What you can actually defend

Here is the reframe that has held up for me in front of finance: stop trying to prove the big number. Build a small, conservative, bounded estimate you can stand behind, and present it as a range with the assumptions written down next to it.

That means grounding the math in things you can actually point to:

This is the one place I'll mention what we build: Mojule grounds the calculation in real configured hourly rates and actual session counts with idle sessions filtered out, rather than handing you an invented multiplier. That doesn't make the number true. It makes it defensible, which is a lower and far more useful bar.

Then present it honestly. Not "$2.4M saved." Something closer to: "Assuming a conservative 8 minutes saved per qualifying session and our standard loaded rate, this quarter sits somewhere between $180K and $340K, and here are the four assumptions that move that range." A CFO can work with that. A CFO cannot work with a magic number that evaporates under one question.

A defensible range beats an impressive point estimate every time. The range survives scrutiny. The point estimate is built to be attacked.

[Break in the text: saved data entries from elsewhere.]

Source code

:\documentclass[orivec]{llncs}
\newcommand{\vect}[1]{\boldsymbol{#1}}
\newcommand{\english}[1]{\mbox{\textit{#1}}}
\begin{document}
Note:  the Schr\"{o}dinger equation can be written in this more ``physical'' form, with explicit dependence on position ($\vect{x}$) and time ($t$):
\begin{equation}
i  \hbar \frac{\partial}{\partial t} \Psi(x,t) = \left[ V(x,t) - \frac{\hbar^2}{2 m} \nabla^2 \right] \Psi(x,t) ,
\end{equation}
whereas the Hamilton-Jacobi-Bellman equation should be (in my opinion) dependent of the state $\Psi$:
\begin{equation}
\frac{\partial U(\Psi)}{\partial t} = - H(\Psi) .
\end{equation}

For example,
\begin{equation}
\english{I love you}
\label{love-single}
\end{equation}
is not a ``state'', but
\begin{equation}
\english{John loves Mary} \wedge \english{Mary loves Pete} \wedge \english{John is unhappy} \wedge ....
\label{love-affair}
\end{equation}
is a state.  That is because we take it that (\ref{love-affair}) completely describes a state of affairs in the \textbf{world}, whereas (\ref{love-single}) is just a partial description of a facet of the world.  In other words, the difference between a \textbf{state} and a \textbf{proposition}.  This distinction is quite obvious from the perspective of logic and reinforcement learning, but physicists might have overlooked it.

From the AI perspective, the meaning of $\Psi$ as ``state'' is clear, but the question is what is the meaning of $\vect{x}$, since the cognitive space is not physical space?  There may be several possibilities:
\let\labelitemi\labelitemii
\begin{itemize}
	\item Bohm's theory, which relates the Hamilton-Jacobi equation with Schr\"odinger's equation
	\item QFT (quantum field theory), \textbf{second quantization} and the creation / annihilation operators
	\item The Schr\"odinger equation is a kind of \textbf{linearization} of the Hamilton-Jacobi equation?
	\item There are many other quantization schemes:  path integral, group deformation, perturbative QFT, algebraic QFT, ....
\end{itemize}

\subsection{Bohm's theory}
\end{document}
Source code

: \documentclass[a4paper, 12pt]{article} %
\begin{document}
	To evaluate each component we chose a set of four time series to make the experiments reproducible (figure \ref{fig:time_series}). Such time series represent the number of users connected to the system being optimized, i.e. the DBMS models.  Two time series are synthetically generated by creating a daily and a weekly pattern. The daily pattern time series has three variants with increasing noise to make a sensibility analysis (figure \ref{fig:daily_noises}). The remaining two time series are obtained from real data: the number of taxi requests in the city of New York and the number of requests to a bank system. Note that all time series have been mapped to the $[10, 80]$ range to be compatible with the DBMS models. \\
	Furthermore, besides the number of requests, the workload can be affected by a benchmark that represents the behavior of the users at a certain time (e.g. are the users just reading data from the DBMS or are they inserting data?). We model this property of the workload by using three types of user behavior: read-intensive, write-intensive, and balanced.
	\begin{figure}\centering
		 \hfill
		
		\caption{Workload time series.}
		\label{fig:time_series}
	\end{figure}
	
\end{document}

What it will never capture

Be just as clear about the limits, because they're real and pretending otherwise is how you lose credibility.

ROI math can't see capability shifts — a junior engineer now attempting work they'd have escalated before. It can't see the morale difference between fighting boilerplate and getting to the interesting part. It can't measure the work that didn't happen: the incident that didn't fire, the refactor someone finally felt safe doing. And it can't catch second-order effects, like a team moving faster because the person who used to be the bottleneck got their afternoons back.

None of that lands in a spreadsheet. That's fine. The mistake is forcing those benefits into the dollar figure to make it bigger, which is exactly what makes the dollar figure fragile. Let the number be the number, and describe the rest in plain language as the things you believe are happening but aren't claiming to have measured.

Where this leaves you

Measure conservatively. Write your assumptions next to the result so anyone can check your work or argue with it. Treat the output as a directional signal — "this is paying for itself, probably by a healthy margin" — and not as proof.

The goal was never a number that wins the meeting. It's a number that's still standing after the meeting, when someone goes looking for the hole.